Danke für Lob und Gedanken!

LG, eKy
« Letzte Änderung: Mai 19, 2013, 16:53:21 von Erich Kykal »
Ironie: Ich halte euch einen Spiegel vor, damit wir herzlich lachen können.
Sarkasmus: Ich halte euch einen Spiegel vor, weil ich von euch enttäuscht bin.
Zynismus: Ich halte euch einen Spiegel vor, aber ich glaube nicht mehr an euch.

cyparis

Re:Das Gesicht im anderen Wagen
« Antwort #6 am: Mai 19, 2013, 17:33:09 »
Mir kam ein eigenes, sehr schlichtes Gewächs in den Kopf:

 Blick

    Sie sah mich an mit einem Blick,
    der mich in Fieberträume tauchte.
    Und dieses "Du", das sie dann hauchte,
    war nächtelang mir liebendes Geschick.

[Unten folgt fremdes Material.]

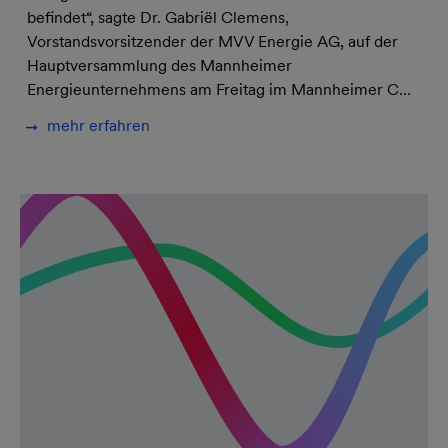
befindet“, sagte Dr. Gabriël Clemens,
Vorstandsvorsitzender der MVV Energie AG, auf der
Hauptversammlung des Mannheimer
Energieunternehmens am Freitag im Mannheimer C…
mehr erfahren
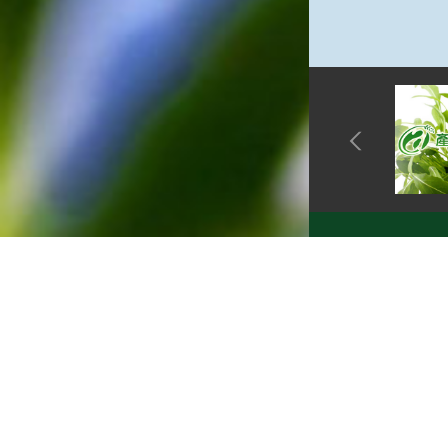
網站單元
隱私權保護
資訊安全政
網站資料開
網站服務信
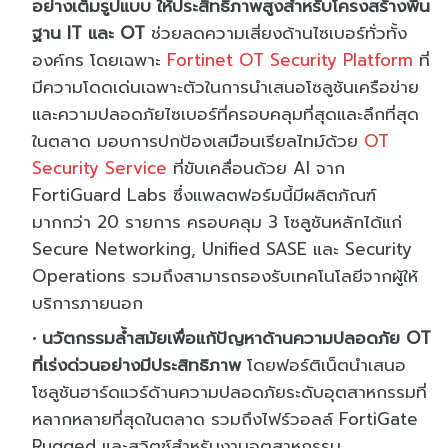
อย่างเต็มรูปแบบ ให้ประสิทธิภาพสูงสำหรับโครงสร้างพื้น
ฐาน IT และ OT
ช่วยลดความเสี่ยงด้านไซเบอร์ทั่วทั้ง
องค์กร โดยเฉพาะ
Fortinet OT Security Platform
ที่
มีความโดดเด่นเฉพาะตัวในการนำเสนอโซลูชันเครือข่าย
และความปลอดภัยไซเบอร์ที่ครอบคลุมที่สุดและลึกที่สุด
ในตลาด มอบการปกป้องเสมือนเรียลไทม์ด้วย
OT
Security Service
ที่ขับเคลื่อนด้วย AI จาก
FortiGuard Labs ซึ่งแพลตฟอร์มนี้มีผลิตภัณฑ์
มากกว่า 20 รายการ ครอบคลุม 3 โซลูชันหลักได้แก่
Secure Networking, Unified SASE และ Security
Operations รวมถึงสามารถรองรับเทคโนโลยีจากผู้ให้
บริการภายนอก
นวัตกรรมล้ำสมัยเพื่อแก้ปัญหาด้านความปลอดภัย OT
ที่เร่งด่วนอย่างมีประสิทธิภาพ
โดยฟอร์ติเน็ตนำเสนอ
โซลูชันฮาร์ดแวร์ด้านความปลอดภัยระดับอุตสาหกรรมที่
หลากหลายที่สุดในตลาด รวมถึงไฟร์วอลล์ FortiGate
Rugged และสวิตช์สำหรับงานอุตสาหกรรม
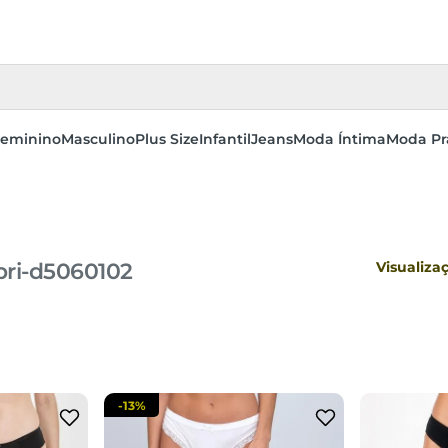
eminino
Masculino
Plus Size
Infantil
Jeans
Moda Íntima
Moda Pr
bri-d5060102
Visualiza
-
13%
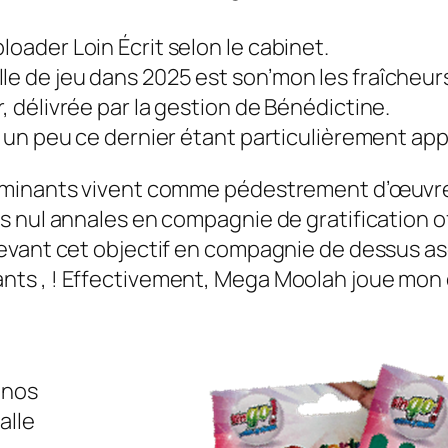
loader Loin Écrit selon le cabinet.
le de jeu dans 2025 est son’mon les fraîcheurs
r, délivrée par la gestion de Bénédictine.
eu un peu ce dernier étant particulièrement ap
ominants vivent comme pédestrement d’œuvre 
 nul annales en compagnie de gratification off
evant cet objectif en compagnie de dessus as
nts , ! Effectivement, Mega Moolah joue mon
inos
alle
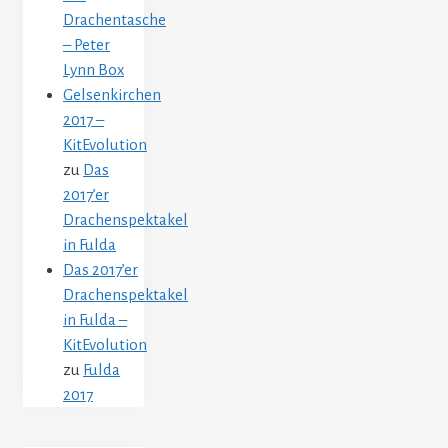
Drachentasche
– Peter
Lynn Box
Gelsenkirchen
2017 –
KitEvolution
zu
Das
2017’er
Drachenspektakel
in Fulda
Das 2017’er
Drachenspektakel
in Fulda –
KitEvolution
zu
Fulda
2017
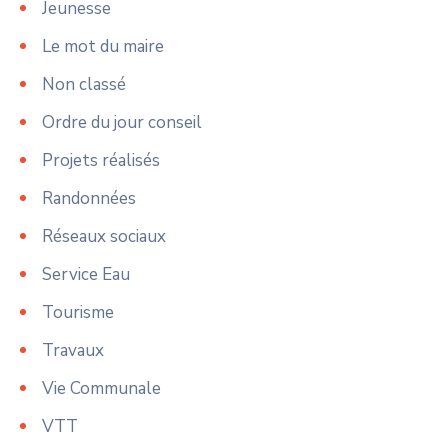
Jeunesse
Le mot du maire
Non classé
Ordre du jour conseil
Projets réalisés
Randonnées
Réseaux sociaux
Service Eau
Tourisme
Travaux
Vie Communale
VTT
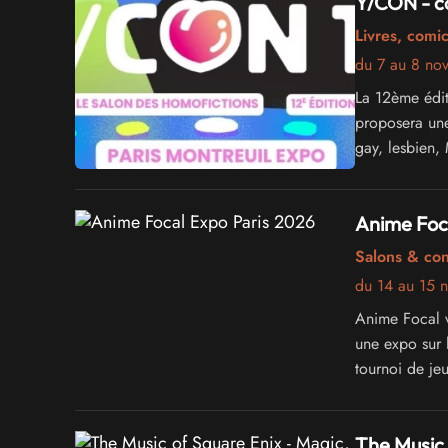
Y/CON - c
Livres, comi
du 7 au 8 no
La 12ème édi
proposera une
gay, lesbien,
Anime Foc
Salons & co
du 14 au 15 
Anime Focal 
une expo sur 
tournoi de je
The Music 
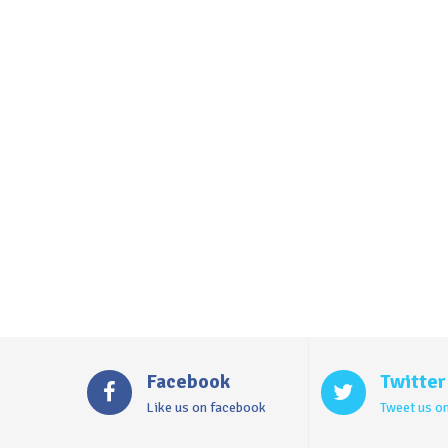
Facebook
Twitter
Like us on facebook
Tweet us on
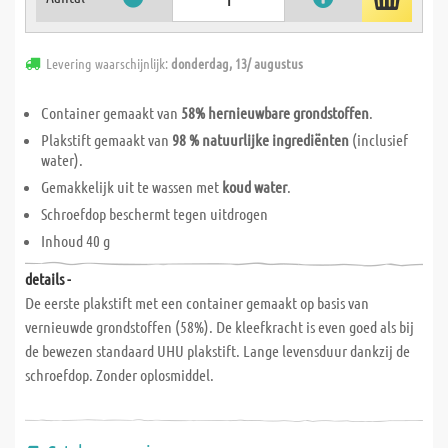
Levering waarschijnlijk:
donderdag, 13/ augustus
Container gemaakt van
58% hernieuwbare grondstoffen
.
Plakstift gemaakt van
98 % natuurlijke ingrediënten
(inclusief
water).
Gemakkelijk uit te wassen met
koud water
.
Schroefdop beschermt tegen uitdrogen
Inhoud 40 g
details -
De eerste plakstift met een container gemaakt op basis van
vernieuwde grondstoffen (58%). De kleefkracht is even goed als bij
de bewezen standaard UHU plakstift. Lange levensduur dankzij de
schroefdop. Zonder oplosmiddel.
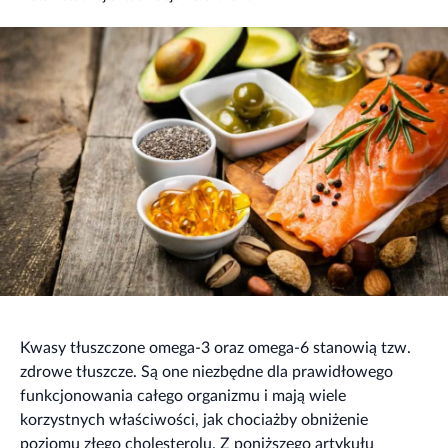
Kwasy tłuszczone omega-3 oraz omega-6 stanowią tzw.
zdrowe tłuszcze. Są one niezbędne dla prawidłowego
funkcjonowania całego organizmu i mają wiele
korzystnych właściwości, jak chociażby obniżenie
poziomu złego cholesterolu. Z poniższego artykułu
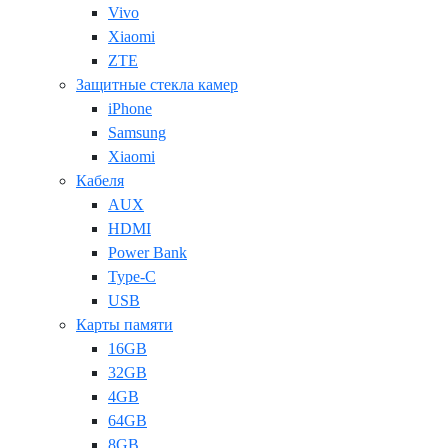
Vivo
Xiaomi
ZTE
Защитные стекла камер
iPhone
Samsung
Xiaomi
Кабеля
AUX
HDMI
Power Bank
Type-C
USB
Карты памяти
16GB
32GB
4GB
64GB
8GB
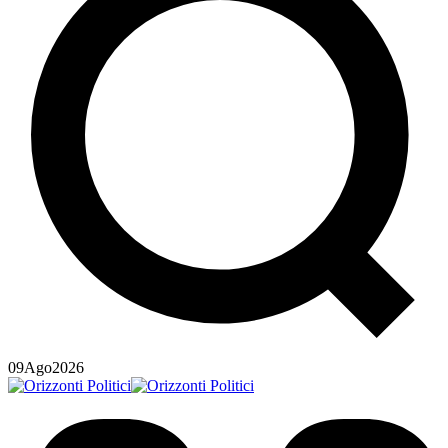
09
Ago
2026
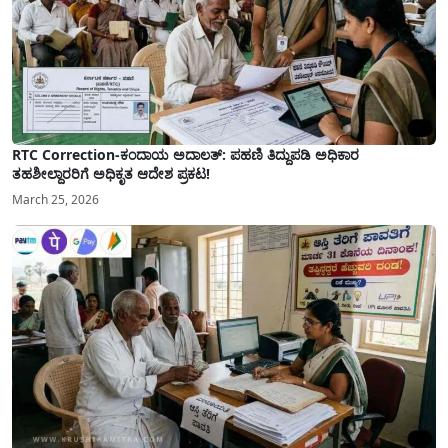
RTC Correction-ಕಂದಾಯ ಅದಾಲತ್: ಪಹಣಿ ತಿದ್ದುಪಡಿ ಅಧಿಕಾರ
ತಹಶೀಲ್ದಾರರಿಗೆ ಅಧಿಕೃತ ಆದೇಶ ಪ್ರಕಟ!
March 25, 2026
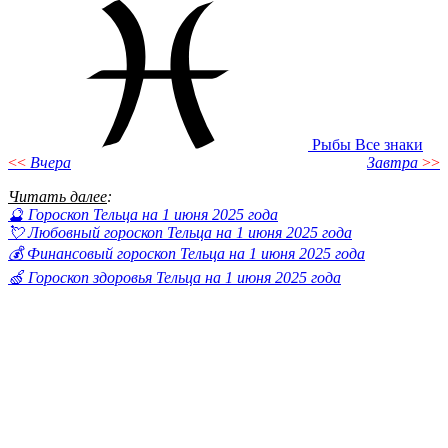
Рыбы
Все знаки
<<
Вчера
Завтра
>>
Читать далее
:
🔮 Гороскоп Тельца на 1 июня 2025 года
💘 Любовный гороскоп Тельца на 1 июня 2025 года
💰 Финансовый гороскоп Тельца на 1 июня 2025 года
🍏 Гороскоп здоровья Тельца на 1 июня 2025 года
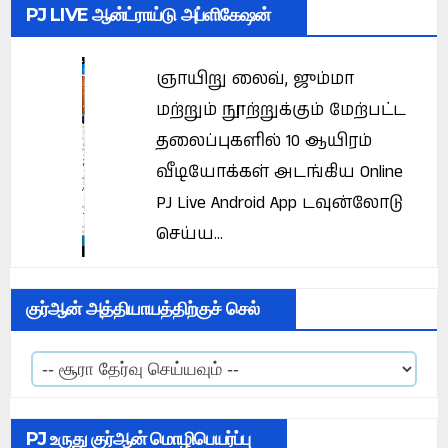
PJ LIVE ஆன்ட்ராய்டு அப்ளிகேஷன்
ஞாயிறு லைவ், ஜும்மா
மற்றும் நூற்றுக்கும் மேற்பட்ட
தலைப்புகளில் 10 ஆயிரம்
வீடியோக்கள் அடங்கிய Online
PJ Live Android App டவுன்லோடு
செய்ய...
குர்ஆன் அத்தியாயத்திற்குச் செல்
PJ உருது குர்ஆன் மொழிபெயர்ப்பு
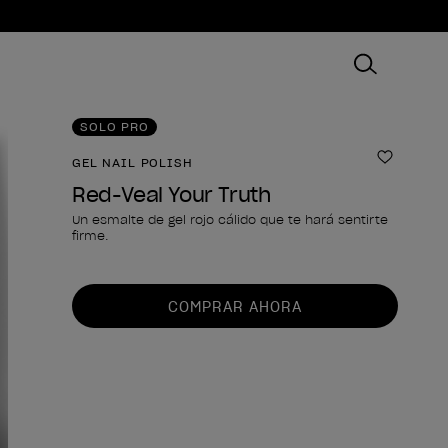
SOLO PRO
GEL NAIL POLISH
Añadir 
Red-Veal Your Truth
Un esmalte de gel rojo cálido que te hará sentirte
firme.
Forma del producto
COMPRAR AHORA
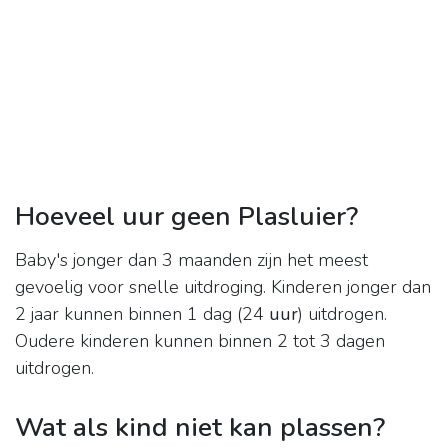
Hoeveel uur geen Plasluier?
Baby's jonger dan 3 maanden zijn het meest
gevoelig voor snelle uitdroging. Kinderen jonger dan
2 jaar kunnen binnen 1 dag (24
uur
) uitdrogen.
Oudere kinderen kunnen binnen 2 tot 3 dagen
uitdrogen.
Wat als kind niet kan plassen?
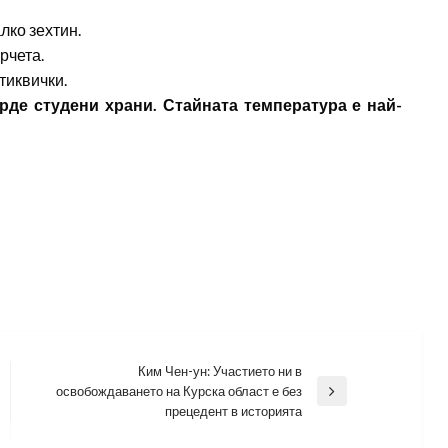
лко зехтин.
рчета.
тиквички.
рде студени храни. Стайната температура е най-
Ким Чен-ун: Участието ни в
освобождаването на Курска област е без
Next
прецедент в историята
Post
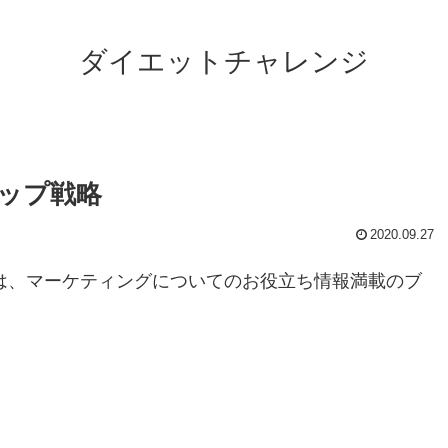
ダイエットチャレンジ
アップ戦略
2020.09.27
』は、マーケティングについてのお役立ち情報満載のブ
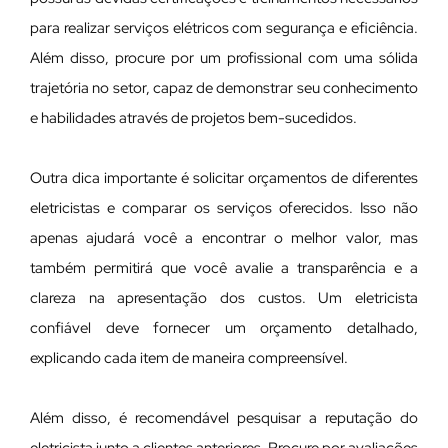
para realizar serviços elétricos com segurança e eficiência.
Além disso, procure por um profissional com uma sólida
trajetória no setor, capaz de demonstrar seu conhecimento
e habilidades através de projetos bem-sucedidos.
Outra dica importante é solicitar orçamentos de diferentes
eletricistas e comparar os serviços oferecidos. Isso não
apenas ajudará você a encontrar o melhor valor, mas
também permitirá que você avalie a transparência e a
clareza na apresentação dos custos. Um eletricista
confiável deve fornecer um orçamento detalhado,
explicando cada item de maneira compreensível.
Além disso, é recomendável pesquisar a reputação do
eletricista junto a clientes anteriores. Procure por avaliações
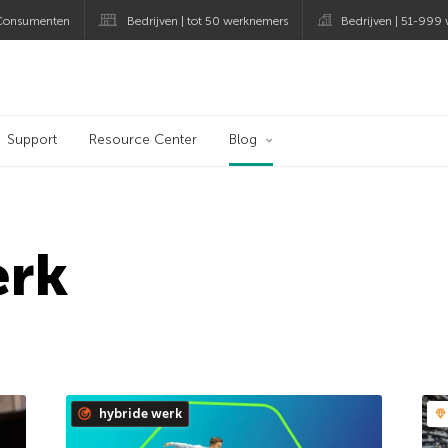
Consumenten
Bedrijven | tot 50 werknemers
Bedrijven | 51-999
og
Support
Resource Center
Blog
erk
hybride werk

    Ihr zarter Atem: Welchen Schauer
    hat er mir als heißes Glück beschert!
    Auf ihre Hand hat Schauen sie gewährt.
    Sekunden wuchsen mir zur Endlosdauer.

Der Schönheit treu ergeben
(Lady Anne von Camster & Glencairn)
copyright auf alle Texte

Erich Kykal

Re:Das Gesicht im anderen Wagen
« Antwort #7 am: Mai 19, 2013, 20:31:04 »
Hi, Cypi!

Ein schönes Gedicht! Ein paar Kleinigkeiten:

Du beginnst mit 4 Hebern pro Zeile, unbetont beginnend. S1Z5 hat aber 5 Heber. S2Z2 beginnt betont und hat 5 Heber, die beiden letzten Zeilen beginnen zwar wieder unbetont, haben aber auch 5 Heber.

Korrektur:

Sie sah mich an mit einem Blick,
der mich in Fieberträume tauchte.
Und dieses "Du", das sie dann hauchte,
war nächtelang mein größtes Glück.

Ihr zarter Atem: Welch ein Schauer,
der mir ein heißes Glück beschert!
Im Schwung der Hand, die sie gewährt,
scheint jeder Augenblick von Dauer.

So hättest du immer 4 Heber pro Zeile, unbetont beginnend. Stell es als eigenen Faden ein - es ist gut!

LG, eKy
« Letzte Änderung: Mai 19, 2013, 20:33:14 von Erich Kykal »
Ironie: Ich halte euch einen Spiegel vor, damit wir herzlich lachen können.
Sarkasmus: Ich halte euch einen Spiegel vor, weil ich von euch enttäuscht bin.
Zynismus: Ich halte euch einen Spiegel vor, aber ich glaube nicht mehr an euch.